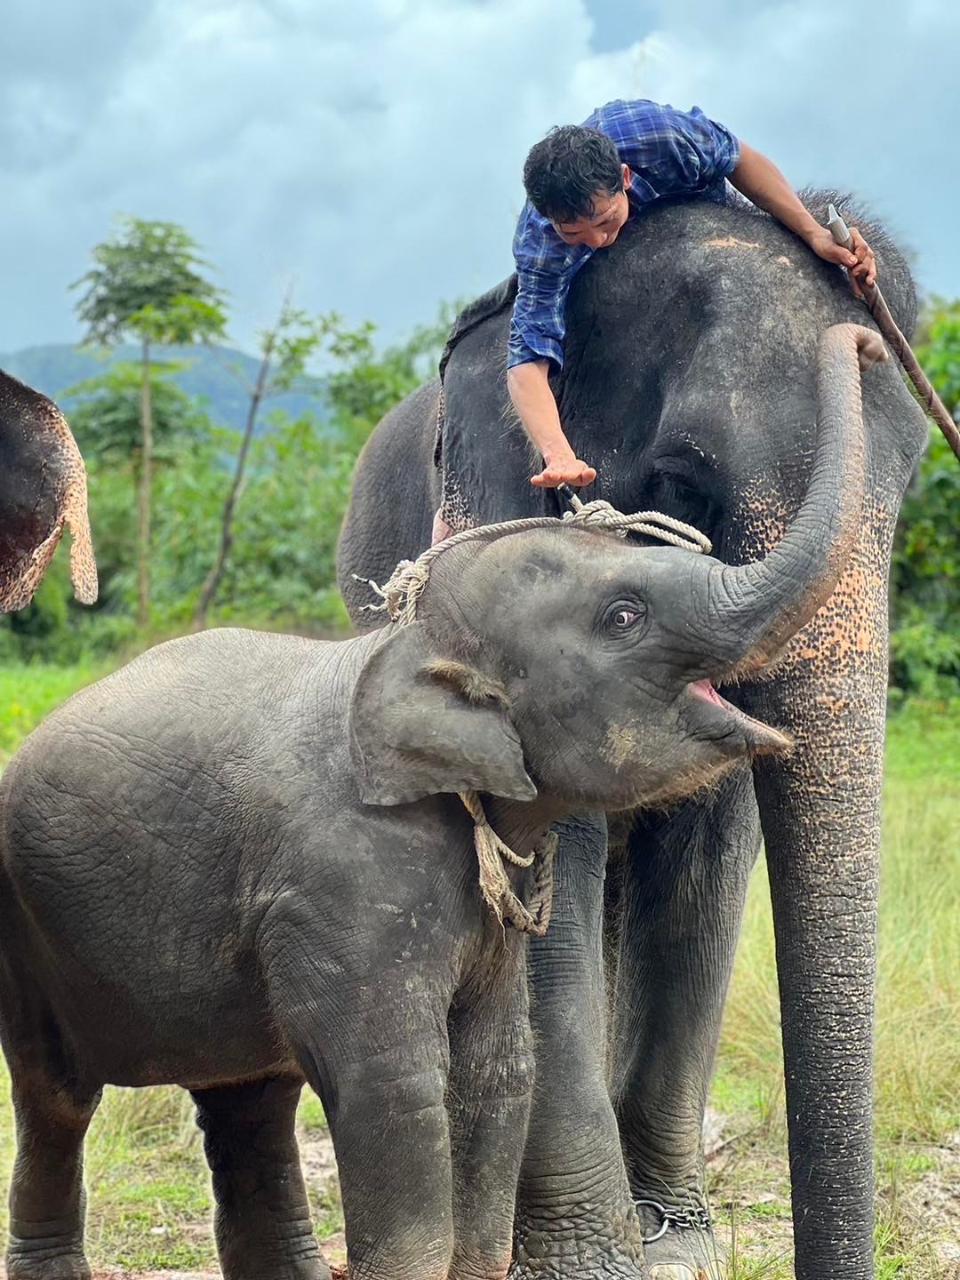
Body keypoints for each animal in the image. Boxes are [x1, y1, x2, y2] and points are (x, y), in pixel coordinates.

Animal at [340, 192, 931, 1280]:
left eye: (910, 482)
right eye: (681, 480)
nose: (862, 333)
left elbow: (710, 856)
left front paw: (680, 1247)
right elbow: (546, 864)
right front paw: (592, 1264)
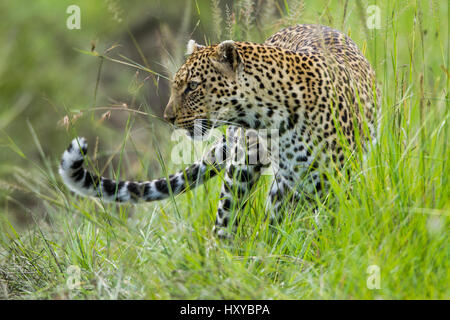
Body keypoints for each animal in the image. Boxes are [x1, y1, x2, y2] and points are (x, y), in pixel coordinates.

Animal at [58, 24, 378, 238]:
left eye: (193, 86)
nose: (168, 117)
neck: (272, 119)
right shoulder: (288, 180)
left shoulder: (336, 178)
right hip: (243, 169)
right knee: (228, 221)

::::::

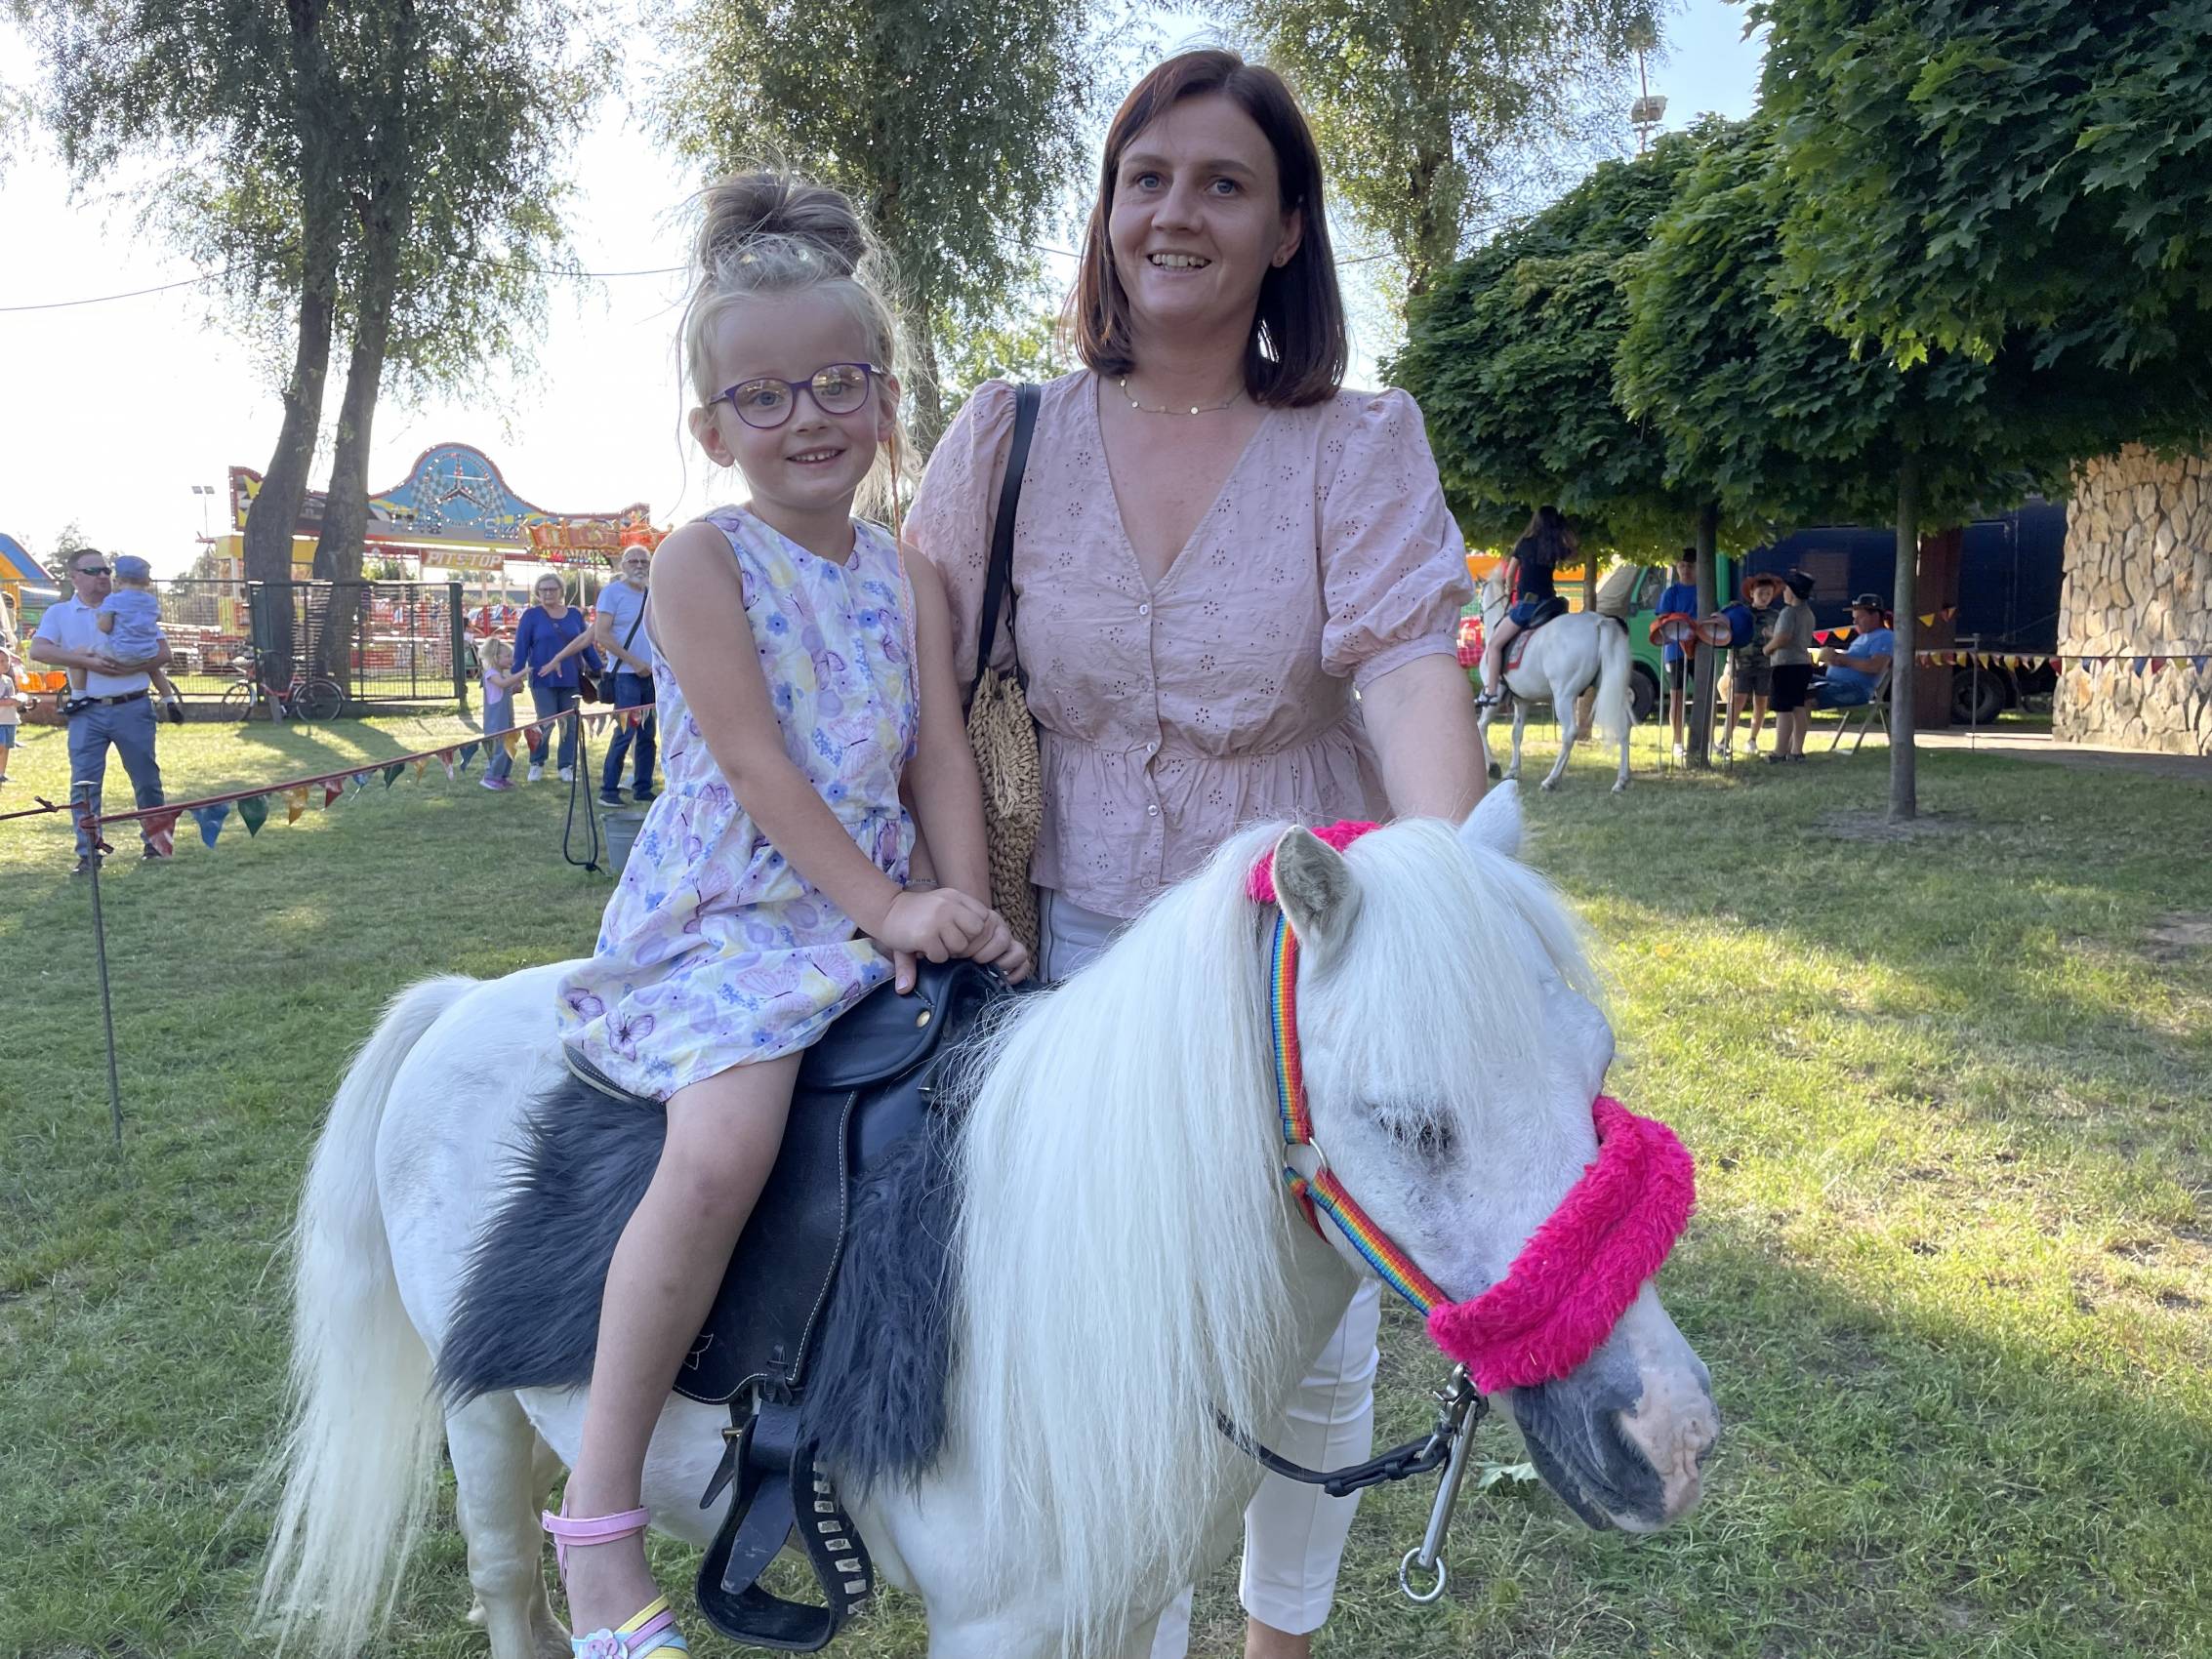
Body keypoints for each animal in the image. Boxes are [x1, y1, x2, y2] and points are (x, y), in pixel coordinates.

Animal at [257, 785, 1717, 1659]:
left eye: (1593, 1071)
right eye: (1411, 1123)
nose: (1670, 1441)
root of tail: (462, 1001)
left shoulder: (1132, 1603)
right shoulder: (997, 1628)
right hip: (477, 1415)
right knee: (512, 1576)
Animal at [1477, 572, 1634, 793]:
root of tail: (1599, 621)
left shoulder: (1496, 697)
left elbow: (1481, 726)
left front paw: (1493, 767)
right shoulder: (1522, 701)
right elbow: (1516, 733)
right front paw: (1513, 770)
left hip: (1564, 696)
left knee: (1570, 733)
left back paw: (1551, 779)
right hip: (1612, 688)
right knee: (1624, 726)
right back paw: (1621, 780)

::::::

▶ [PROBLEM DESCRIPTION] Retype exactly the lines of the data above that fall between the line with "right elbow: (1516, 733)" and the line with "right back paw: (1621, 780)", inclusive, and add nothing.

▶ [ANSWER SECTION]
right elbow: (1516, 733)
right front paw: (1513, 770)
left hip: (1564, 696)
left knee: (1570, 733)
left back paw: (1551, 779)
right hip: (1612, 688)
right knee: (1624, 726)
right back paw: (1621, 780)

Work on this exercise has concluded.